Records drawn from a dataset:
####
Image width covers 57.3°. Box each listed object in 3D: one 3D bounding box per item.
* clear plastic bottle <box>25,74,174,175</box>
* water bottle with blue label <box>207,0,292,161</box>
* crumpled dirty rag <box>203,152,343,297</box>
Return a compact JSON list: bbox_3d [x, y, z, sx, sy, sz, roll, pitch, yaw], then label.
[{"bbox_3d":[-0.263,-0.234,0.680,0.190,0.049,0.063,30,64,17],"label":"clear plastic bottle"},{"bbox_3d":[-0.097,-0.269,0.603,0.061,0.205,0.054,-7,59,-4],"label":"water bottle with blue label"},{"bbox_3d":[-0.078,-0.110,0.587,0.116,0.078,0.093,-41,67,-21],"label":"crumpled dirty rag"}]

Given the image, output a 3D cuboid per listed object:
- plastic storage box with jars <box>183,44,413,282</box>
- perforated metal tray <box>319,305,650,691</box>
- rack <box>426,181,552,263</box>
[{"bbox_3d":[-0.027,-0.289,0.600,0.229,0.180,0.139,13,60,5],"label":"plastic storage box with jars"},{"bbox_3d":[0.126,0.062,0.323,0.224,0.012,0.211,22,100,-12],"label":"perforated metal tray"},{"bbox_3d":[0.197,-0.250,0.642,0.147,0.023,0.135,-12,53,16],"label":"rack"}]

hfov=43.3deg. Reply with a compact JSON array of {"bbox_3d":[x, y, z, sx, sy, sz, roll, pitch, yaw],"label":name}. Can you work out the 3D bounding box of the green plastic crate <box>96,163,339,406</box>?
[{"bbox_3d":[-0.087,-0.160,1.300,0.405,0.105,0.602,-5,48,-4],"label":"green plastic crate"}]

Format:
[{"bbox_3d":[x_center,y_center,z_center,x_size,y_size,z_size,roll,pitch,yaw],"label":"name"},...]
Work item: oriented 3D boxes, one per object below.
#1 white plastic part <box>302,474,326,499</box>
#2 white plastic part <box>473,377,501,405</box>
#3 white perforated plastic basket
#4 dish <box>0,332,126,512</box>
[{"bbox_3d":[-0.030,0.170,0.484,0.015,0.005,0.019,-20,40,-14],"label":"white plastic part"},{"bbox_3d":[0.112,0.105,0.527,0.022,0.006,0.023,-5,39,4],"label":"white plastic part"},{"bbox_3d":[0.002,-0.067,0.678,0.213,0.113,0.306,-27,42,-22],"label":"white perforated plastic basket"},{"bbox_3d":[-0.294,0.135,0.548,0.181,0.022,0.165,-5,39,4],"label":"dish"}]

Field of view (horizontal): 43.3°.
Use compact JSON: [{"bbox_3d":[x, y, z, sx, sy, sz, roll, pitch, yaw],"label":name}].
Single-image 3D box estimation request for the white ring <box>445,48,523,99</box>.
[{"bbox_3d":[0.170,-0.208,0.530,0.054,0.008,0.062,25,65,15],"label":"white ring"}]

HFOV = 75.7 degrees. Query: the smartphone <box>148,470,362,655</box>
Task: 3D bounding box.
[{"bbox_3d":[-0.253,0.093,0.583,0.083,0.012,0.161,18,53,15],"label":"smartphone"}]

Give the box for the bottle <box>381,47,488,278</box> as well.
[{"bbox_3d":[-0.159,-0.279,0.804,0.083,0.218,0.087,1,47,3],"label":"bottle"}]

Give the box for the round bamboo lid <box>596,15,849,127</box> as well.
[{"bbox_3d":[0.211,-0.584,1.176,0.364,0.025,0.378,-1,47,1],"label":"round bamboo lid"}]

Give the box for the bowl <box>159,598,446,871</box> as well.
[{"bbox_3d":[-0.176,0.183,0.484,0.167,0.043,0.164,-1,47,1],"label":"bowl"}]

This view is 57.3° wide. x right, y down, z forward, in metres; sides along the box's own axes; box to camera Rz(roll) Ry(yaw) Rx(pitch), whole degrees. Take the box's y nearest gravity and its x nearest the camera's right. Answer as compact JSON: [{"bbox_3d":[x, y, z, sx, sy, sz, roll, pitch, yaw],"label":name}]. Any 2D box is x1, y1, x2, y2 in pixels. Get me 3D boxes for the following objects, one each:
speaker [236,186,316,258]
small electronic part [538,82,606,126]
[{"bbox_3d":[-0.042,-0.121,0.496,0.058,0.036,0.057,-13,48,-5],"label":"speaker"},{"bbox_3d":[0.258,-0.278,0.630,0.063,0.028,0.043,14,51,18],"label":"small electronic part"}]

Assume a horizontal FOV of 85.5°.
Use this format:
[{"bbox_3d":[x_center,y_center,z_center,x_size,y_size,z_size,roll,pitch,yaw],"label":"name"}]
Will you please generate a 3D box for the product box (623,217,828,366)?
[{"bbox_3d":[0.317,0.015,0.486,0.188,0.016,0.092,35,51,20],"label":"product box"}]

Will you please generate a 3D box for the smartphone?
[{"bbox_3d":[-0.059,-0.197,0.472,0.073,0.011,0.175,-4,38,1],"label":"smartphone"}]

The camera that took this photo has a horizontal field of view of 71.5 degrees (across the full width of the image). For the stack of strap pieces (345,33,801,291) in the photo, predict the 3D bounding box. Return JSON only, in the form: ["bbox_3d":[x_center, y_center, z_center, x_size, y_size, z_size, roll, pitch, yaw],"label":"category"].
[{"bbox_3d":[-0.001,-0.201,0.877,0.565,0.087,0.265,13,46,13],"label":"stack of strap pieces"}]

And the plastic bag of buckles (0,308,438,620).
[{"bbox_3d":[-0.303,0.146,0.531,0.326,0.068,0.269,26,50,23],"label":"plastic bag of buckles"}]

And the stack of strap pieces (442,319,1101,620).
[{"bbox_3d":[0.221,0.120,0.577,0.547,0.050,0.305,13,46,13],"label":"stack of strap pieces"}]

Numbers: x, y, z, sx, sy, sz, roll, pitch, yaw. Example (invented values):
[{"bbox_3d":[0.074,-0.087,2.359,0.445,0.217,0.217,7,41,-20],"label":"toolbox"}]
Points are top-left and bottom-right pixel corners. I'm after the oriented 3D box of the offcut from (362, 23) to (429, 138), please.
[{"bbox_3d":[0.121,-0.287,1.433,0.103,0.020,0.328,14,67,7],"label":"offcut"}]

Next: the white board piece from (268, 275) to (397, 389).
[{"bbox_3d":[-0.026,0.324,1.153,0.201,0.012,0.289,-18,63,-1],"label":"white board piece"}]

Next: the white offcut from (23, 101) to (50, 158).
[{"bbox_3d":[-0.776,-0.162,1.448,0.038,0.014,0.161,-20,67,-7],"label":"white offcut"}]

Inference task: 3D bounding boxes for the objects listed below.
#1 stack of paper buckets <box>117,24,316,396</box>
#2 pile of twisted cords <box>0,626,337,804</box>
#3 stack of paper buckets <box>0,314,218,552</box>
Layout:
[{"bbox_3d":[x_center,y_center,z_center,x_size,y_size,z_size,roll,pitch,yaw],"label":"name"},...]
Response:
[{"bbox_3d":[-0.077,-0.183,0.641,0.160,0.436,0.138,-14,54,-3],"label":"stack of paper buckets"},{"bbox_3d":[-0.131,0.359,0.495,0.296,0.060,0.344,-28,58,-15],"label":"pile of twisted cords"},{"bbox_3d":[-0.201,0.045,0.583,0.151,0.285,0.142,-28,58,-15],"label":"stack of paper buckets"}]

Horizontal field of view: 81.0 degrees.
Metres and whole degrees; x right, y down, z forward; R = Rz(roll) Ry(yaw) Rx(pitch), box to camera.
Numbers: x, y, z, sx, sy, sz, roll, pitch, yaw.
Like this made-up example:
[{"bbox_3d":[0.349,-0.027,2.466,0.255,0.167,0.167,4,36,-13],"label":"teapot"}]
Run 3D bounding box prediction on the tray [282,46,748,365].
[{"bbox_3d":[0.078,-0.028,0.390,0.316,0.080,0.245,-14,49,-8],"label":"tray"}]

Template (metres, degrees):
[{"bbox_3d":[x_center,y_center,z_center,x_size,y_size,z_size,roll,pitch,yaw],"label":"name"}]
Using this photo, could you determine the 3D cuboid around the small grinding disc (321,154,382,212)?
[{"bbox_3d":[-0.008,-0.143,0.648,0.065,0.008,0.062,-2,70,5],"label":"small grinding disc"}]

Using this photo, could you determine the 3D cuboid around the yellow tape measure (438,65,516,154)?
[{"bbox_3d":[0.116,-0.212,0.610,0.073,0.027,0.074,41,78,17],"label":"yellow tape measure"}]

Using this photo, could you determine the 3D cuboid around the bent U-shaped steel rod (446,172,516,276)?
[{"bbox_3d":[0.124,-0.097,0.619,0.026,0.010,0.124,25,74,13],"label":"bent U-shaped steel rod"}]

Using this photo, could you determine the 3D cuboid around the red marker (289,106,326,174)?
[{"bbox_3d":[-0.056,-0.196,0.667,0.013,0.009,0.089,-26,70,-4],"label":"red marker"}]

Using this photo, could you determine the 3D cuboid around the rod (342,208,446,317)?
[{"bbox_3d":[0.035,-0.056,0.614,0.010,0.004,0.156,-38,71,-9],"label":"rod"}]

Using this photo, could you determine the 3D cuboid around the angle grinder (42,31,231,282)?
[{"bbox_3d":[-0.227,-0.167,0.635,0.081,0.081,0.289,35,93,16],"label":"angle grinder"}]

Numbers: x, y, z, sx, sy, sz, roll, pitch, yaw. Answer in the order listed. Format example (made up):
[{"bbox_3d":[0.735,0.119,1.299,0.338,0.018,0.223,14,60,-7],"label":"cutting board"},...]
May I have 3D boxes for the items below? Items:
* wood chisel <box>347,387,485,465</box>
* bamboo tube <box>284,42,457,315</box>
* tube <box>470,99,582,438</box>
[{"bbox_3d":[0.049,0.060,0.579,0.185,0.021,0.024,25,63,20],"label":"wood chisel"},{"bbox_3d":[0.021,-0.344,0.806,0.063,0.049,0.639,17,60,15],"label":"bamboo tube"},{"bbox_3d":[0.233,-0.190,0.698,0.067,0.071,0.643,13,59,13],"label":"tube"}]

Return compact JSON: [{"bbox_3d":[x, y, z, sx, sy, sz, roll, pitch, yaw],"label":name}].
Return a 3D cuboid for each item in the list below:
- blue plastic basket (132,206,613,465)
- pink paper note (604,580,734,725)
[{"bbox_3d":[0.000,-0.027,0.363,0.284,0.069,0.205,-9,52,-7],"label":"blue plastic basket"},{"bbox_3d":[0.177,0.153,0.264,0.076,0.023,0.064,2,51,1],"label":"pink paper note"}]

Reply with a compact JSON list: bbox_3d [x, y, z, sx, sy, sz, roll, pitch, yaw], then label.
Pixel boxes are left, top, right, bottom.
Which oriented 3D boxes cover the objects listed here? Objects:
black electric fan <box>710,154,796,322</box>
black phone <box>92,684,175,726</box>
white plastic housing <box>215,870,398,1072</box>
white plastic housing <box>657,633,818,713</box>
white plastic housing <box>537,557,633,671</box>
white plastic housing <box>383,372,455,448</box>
####
Extract from the records above the lines from the one containing "#2 white plastic" to the one containing "Field of view (horizontal): 43.3°.", both lines included, exactly as they appear and with nothing else.

* [EXERCISE ANSWER]:
#2 white plastic part <box>473,377,501,405</box>
#3 white perforated plastic basket
#4 dish <box>0,332,126,512</box>
[{"bbox_3d":[-0.030,0.170,0.484,0.015,0.005,0.019,-20,40,-14],"label":"white plastic part"},{"bbox_3d":[0.112,0.105,0.527,0.022,0.006,0.023,-5,39,4],"label":"white plastic part"},{"bbox_3d":[0.002,-0.067,0.678,0.213,0.113,0.306,-27,42,-22],"label":"white perforated plastic basket"},{"bbox_3d":[-0.294,0.135,0.548,0.181,0.022,0.165,-5,39,4],"label":"dish"}]

Field of view (horizontal): 43.3°.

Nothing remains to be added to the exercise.